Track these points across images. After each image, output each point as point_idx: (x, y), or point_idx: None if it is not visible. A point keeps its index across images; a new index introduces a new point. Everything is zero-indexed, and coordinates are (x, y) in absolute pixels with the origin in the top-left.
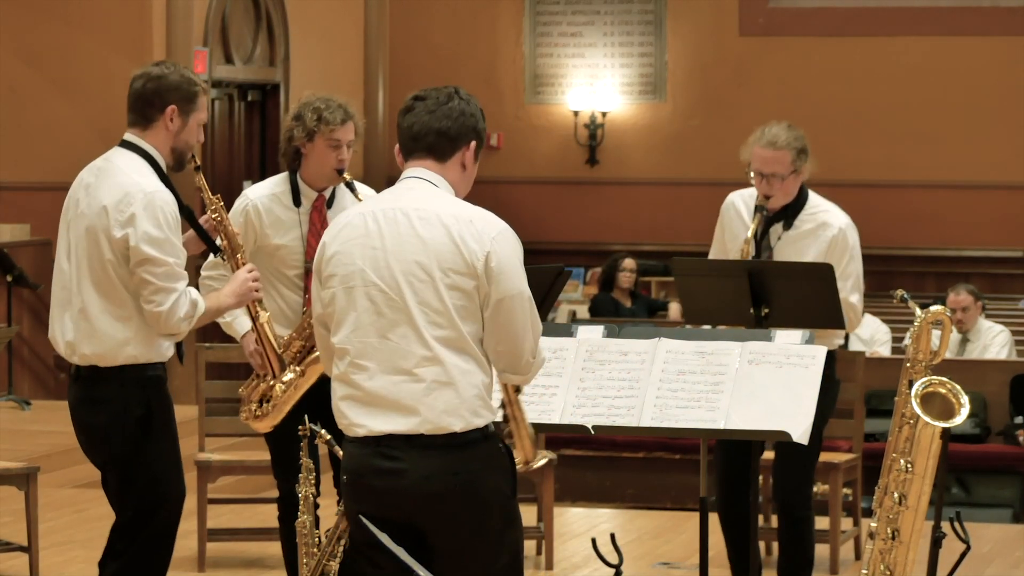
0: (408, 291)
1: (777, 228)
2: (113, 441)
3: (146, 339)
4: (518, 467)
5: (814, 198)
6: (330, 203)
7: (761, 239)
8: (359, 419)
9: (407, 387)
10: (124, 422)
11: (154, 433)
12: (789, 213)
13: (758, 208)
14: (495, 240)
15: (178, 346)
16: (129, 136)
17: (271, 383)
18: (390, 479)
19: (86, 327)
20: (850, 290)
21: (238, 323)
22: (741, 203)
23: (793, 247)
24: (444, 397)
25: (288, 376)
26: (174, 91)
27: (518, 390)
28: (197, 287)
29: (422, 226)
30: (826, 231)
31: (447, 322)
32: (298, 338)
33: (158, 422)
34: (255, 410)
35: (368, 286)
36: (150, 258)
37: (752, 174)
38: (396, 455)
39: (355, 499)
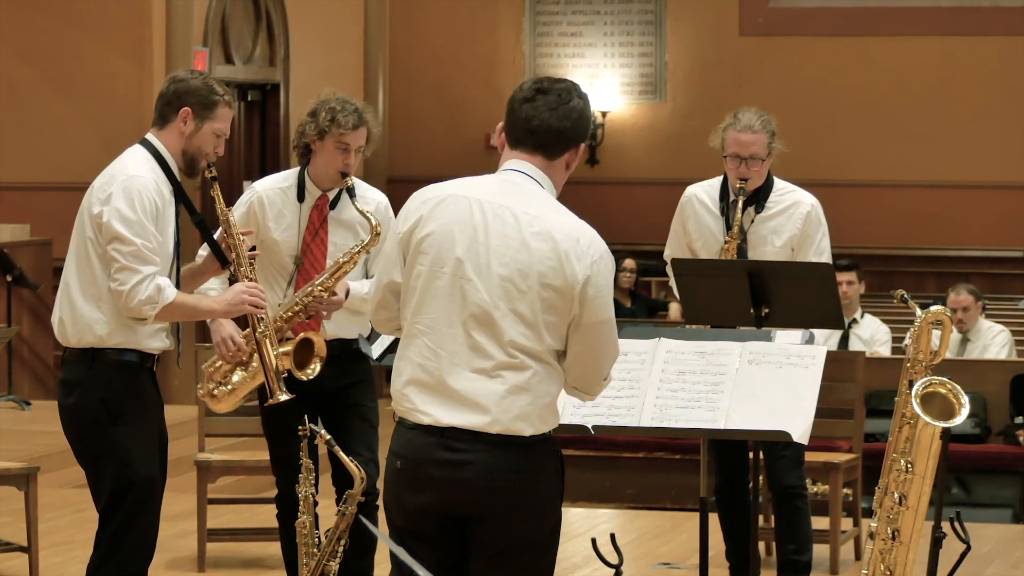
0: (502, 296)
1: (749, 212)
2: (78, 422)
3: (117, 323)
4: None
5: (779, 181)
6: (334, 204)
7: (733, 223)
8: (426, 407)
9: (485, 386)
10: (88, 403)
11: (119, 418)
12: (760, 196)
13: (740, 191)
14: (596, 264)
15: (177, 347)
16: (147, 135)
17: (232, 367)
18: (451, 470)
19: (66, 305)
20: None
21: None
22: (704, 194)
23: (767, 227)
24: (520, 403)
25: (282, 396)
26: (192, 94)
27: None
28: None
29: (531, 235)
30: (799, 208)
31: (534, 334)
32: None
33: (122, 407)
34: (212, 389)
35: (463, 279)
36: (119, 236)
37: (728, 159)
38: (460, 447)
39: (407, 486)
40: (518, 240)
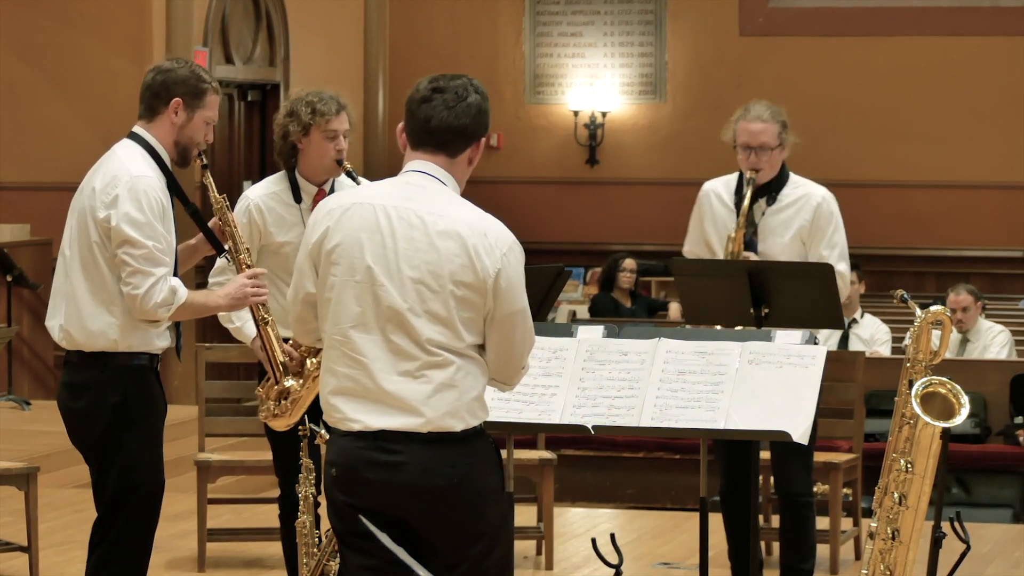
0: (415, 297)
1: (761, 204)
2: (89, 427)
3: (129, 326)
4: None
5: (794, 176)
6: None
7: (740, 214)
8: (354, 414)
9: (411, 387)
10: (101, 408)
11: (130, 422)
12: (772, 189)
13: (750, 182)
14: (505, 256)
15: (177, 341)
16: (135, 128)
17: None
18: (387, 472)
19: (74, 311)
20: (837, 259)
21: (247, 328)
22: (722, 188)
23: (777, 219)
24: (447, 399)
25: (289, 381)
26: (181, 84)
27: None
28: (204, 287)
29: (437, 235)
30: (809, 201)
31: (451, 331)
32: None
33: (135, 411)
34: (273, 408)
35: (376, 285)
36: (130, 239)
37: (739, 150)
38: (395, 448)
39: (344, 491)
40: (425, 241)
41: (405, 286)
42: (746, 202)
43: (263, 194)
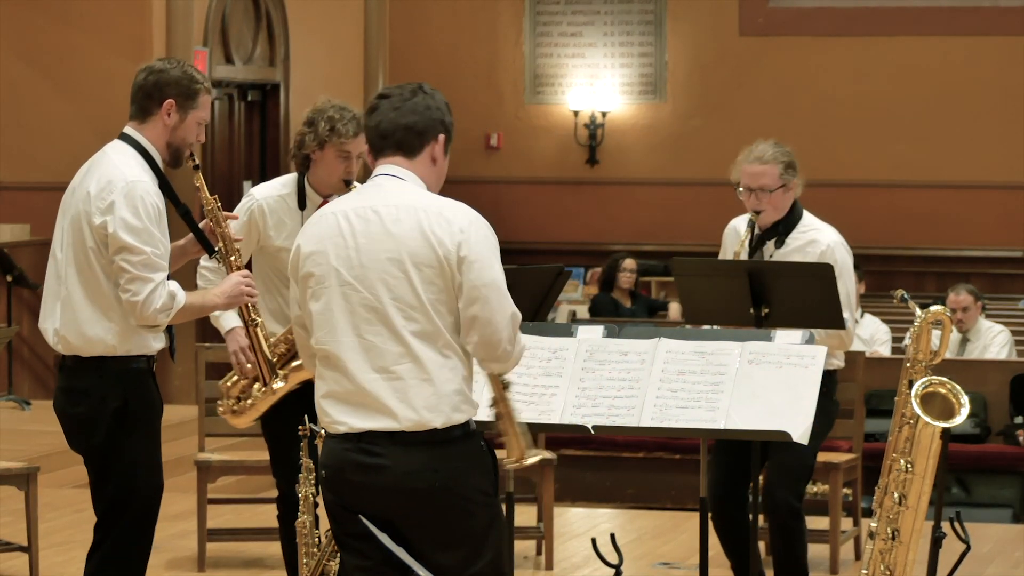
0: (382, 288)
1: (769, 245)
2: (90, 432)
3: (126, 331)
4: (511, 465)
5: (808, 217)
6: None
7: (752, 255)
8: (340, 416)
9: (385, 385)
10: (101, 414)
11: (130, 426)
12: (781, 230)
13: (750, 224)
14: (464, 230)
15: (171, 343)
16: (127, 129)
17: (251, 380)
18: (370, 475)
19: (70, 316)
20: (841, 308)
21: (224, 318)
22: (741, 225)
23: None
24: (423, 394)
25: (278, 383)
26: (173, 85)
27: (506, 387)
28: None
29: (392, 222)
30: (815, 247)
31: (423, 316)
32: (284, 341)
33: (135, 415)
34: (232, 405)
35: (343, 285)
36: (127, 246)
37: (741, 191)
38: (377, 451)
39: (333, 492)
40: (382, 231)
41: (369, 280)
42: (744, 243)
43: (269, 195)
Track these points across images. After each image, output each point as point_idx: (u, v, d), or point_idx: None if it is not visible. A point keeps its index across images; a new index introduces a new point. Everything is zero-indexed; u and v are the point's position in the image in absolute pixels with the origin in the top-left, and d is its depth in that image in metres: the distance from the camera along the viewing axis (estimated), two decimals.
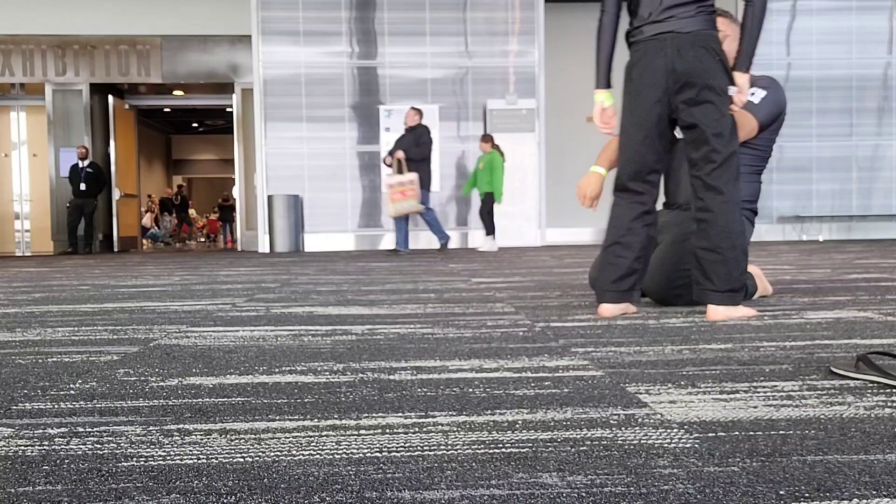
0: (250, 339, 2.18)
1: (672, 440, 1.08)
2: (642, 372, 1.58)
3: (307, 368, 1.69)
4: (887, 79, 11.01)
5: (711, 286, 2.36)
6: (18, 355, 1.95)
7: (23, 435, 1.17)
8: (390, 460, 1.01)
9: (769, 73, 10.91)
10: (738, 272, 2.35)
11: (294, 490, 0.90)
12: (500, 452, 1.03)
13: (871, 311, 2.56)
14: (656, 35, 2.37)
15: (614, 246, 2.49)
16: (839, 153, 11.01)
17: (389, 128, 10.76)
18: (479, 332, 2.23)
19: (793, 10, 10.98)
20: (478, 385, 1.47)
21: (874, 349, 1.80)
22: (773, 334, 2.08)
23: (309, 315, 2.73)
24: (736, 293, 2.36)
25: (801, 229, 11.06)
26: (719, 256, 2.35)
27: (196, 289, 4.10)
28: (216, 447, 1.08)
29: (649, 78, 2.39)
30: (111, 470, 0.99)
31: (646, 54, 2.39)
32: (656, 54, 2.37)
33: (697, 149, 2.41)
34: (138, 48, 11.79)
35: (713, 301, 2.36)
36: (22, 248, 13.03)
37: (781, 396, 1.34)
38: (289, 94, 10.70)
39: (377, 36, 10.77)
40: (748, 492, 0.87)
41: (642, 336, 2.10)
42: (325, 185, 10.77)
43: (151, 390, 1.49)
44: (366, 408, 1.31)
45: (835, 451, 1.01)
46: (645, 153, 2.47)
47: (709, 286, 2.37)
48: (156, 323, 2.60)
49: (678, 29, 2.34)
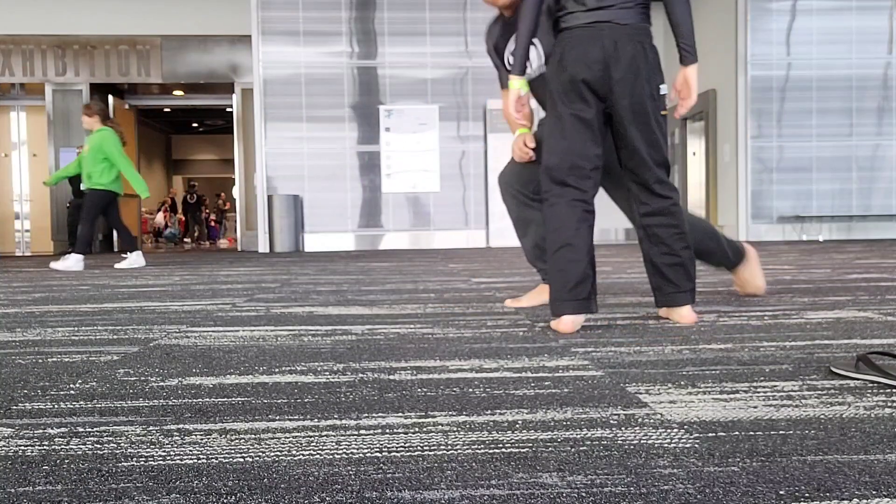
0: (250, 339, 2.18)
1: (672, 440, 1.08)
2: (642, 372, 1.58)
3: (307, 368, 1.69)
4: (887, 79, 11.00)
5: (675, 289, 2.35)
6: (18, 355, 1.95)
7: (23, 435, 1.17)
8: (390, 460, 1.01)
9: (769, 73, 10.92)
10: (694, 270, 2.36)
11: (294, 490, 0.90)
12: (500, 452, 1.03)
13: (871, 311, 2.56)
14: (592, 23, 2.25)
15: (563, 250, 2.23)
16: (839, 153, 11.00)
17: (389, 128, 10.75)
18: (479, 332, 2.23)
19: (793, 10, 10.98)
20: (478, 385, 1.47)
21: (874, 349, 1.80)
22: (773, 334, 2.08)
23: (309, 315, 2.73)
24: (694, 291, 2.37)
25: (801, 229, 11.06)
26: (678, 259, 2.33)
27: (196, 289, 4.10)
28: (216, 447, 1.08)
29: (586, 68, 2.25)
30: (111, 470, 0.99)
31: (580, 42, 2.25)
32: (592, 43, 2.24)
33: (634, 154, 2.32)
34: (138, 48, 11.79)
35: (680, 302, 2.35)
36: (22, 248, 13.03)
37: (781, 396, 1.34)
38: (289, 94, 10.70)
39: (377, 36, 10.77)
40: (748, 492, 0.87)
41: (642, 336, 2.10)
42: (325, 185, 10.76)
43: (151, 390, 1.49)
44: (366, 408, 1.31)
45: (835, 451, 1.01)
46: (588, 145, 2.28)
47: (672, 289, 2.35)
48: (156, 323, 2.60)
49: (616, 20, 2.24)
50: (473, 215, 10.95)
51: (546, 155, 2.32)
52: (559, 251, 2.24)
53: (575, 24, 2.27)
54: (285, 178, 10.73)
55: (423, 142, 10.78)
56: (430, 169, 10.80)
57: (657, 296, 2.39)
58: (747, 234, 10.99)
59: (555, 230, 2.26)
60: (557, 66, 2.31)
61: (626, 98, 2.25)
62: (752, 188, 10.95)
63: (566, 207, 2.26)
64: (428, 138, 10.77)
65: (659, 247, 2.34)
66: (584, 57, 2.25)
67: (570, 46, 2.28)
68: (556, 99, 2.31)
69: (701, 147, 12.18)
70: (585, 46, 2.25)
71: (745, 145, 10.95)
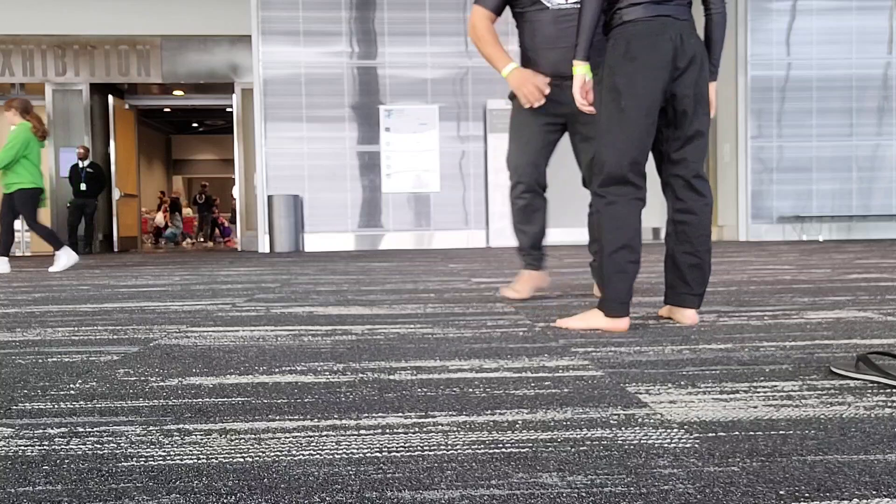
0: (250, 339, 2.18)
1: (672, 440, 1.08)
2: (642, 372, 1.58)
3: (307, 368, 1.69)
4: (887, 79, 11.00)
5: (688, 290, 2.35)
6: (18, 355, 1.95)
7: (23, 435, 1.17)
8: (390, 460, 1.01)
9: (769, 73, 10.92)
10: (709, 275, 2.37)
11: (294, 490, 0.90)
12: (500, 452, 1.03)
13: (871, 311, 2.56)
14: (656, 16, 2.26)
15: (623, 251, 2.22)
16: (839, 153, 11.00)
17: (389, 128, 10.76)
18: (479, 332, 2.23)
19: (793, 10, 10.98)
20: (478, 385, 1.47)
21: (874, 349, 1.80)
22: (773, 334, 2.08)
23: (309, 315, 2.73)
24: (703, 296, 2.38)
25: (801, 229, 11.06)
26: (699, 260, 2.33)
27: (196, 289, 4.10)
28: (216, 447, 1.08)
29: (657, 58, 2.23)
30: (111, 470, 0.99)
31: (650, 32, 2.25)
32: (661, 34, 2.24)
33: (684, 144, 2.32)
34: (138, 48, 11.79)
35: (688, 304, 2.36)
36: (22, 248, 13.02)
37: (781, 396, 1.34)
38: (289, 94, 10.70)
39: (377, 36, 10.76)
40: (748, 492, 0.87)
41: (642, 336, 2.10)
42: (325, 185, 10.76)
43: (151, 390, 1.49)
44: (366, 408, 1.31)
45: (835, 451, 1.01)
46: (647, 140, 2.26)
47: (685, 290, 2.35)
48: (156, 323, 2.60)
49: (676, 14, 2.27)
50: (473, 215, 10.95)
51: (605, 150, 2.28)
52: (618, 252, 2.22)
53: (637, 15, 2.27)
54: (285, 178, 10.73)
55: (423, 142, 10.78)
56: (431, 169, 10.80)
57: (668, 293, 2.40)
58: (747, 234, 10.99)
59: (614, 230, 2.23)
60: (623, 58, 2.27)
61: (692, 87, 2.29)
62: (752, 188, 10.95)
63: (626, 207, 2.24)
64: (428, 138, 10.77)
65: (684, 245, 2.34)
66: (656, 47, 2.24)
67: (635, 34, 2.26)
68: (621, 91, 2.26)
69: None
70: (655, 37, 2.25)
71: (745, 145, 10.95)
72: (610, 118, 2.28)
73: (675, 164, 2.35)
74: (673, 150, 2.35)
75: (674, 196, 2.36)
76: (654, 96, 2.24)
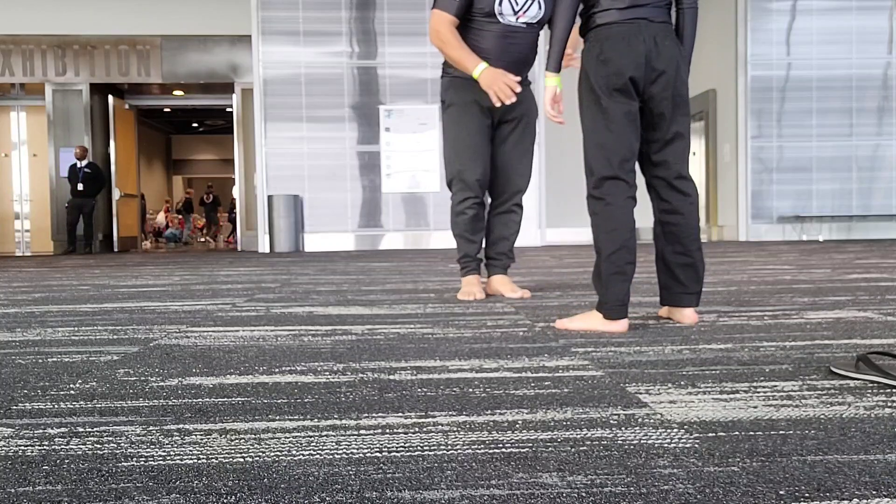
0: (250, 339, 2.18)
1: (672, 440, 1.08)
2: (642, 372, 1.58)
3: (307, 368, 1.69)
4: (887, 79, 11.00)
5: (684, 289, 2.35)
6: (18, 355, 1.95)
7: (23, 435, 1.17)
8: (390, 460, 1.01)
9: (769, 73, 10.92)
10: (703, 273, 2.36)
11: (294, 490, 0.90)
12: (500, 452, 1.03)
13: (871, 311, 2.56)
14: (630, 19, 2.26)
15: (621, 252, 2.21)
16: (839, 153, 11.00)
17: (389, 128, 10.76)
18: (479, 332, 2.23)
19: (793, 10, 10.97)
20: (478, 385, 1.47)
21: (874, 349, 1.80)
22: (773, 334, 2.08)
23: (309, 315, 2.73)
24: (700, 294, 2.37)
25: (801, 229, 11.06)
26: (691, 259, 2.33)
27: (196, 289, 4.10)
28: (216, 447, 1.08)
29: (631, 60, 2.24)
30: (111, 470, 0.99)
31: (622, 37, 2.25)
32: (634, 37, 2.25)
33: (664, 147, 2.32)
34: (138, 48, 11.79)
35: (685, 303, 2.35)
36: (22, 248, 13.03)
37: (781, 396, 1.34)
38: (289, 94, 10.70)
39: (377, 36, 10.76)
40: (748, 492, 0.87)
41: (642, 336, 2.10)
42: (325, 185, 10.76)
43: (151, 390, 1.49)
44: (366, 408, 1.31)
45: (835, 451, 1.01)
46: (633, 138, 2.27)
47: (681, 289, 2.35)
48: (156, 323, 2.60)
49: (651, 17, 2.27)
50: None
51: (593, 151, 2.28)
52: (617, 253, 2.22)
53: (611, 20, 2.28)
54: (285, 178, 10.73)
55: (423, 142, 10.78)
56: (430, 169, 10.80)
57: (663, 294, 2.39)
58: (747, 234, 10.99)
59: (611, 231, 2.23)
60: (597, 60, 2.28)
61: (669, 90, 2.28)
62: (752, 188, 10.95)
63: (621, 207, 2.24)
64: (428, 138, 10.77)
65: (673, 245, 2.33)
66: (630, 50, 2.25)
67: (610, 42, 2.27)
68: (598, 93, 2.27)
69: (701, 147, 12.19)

——

REQUIRED WORK – Write down again, exactly as given, only the lines above that fall from the line with "9: (769, 73, 10.91)" to the line with "26: (719, 256, 2.35)", inclusive.

SOLUTION BELOW –
9: (769, 73, 10.91)
10: (738, 272, 2.35)
11: (294, 490, 0.90)
12: (500, 452, 1.03)
13: (871, 311, 2.56)
14: (656, 35, 2.37)
15: (614, 246, 2.49)
16: (839, 153, 11.01)
17: (389, 128, 10.76)
18: (479, 332, 2.23)
19: (793, 10, 10.98)
20: (478, 385, 1.47)
21: (874, 349, 1.80)
22: (773, 334, 2.08)
23: (309, 315, 2.73)
24: (736, 293, 2.36)
25: (801, 229, 11.06)
26: (719, 256, 2.35)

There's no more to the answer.